I have had much opportunity in my life to examine my shadow, but botched it I guess, as those opportunities have been born of cyclical extremes. If I had learned and integrated, I wouldn't have found myself committing the worst of sins - not learning from experience.
But what am I on about? Every five years or so it seems, I have a nervous breakdown. I'm undergoing one now. The forum time I'm spending is testament to that.

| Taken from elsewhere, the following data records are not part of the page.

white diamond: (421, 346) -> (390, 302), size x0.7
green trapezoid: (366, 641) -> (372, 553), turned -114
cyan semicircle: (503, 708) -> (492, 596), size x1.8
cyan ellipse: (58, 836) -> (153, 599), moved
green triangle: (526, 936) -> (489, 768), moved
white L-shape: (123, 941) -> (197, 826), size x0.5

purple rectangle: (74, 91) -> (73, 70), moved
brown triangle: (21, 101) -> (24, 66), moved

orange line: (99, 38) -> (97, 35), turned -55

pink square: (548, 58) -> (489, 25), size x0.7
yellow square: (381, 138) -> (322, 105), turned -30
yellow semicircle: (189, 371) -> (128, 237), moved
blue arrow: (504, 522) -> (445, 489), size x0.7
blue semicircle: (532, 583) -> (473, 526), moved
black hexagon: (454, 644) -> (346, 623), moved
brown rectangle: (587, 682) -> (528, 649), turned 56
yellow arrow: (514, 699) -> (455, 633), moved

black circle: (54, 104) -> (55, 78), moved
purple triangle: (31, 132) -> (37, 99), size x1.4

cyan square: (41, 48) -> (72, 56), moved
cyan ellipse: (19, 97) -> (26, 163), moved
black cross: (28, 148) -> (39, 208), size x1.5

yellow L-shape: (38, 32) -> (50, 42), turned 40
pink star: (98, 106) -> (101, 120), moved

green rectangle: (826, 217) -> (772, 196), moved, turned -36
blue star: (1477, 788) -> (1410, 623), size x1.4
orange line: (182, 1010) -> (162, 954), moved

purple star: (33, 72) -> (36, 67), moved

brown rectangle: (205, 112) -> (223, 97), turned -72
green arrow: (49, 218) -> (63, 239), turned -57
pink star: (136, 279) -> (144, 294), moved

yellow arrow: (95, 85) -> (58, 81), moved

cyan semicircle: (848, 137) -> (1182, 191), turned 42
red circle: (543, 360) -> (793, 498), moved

I place myself in conditions that cause stress, and watch my personality unravel. Mostly anything that has anything to do with human relationships will trigger that stress. It is a curious exercise, and while I am harsh on my self-professed inability to learn from the past, it is more of a testing exercise, achieving finer and finer tuning and deeper understanding of what makes me tick. I am, of course, fundamentally quite self-ignorant, and only experiments of these proportions and persistence seem to yield any useful information.
So, this shadow I observe in extremis.
The P/J axis flips first. I'm in need of a modicum of externally-imposed stress because then I actually get things done. The more stress the more driven, ambitious and goal oriented I become. I meet deadlines. I finish projects. I aim high. I think a healthy level of stress is to be found here. But as it rises I become increasingly inflexible, rigid, controlling.
Apply more stress (stress is cumulative) and eventually The T/F axis switches. Instead of a thought out, reasoned response, I become emotionally reactive. The worst childish emotions. Irrational fears. Overwhelming rages, hatred, sorrow. The most bizarre and unrelated things will trigger tears, but I suppress them. I feel angry all the time. These monsters will be raging through my inner landscape and I will try to remain 'normal' on the outside. I will fight doggedly to not let them out. They overwhelm me.
The feeling of being out of control emotionally is one of the hardest, perhaps the very hardest, psychological phenomena I face.
So: rigid, irrational, paranoid, overwhelmed, I finally lose sight of the big picture. The N/S axis flips. I can't see the future. I can't imagine my way out of the horror show. I can't see anything in it's proper context, nor recognise the 'exit' sign. I feel like a complete victim of my environment, powerless to change anything and hypersensitive to absolutely everything. Every stimulus provokes a self-preservation drama. My senses feed me Danger Danger Danger! messages constantly. The world, and everyone in it, becomes a threat.
Now, curiously I do not become 'E'. I do not need people in this state. Quite the opposite! I become even more withdrawn, self-isolating and reclusive. I avoid people. An inescapable overdose of people was what caused the stress in the first place. I have been known to sit in the car in the carpark crying for hours because I simply can't face going into the supermarket to buy food.
Voila, I become the most extreme and unhealthy manifestation of ISTJ martyrdom.
Now, my question is: if the opposite letters actually represent our shadow type, why do I not manifest as a negative ESTJ? Why does my normally reserved nature not become outgoing?
I don't think the shadow is as simple as "opposites".
Oh heck, either that or I'm an ENTP in denial.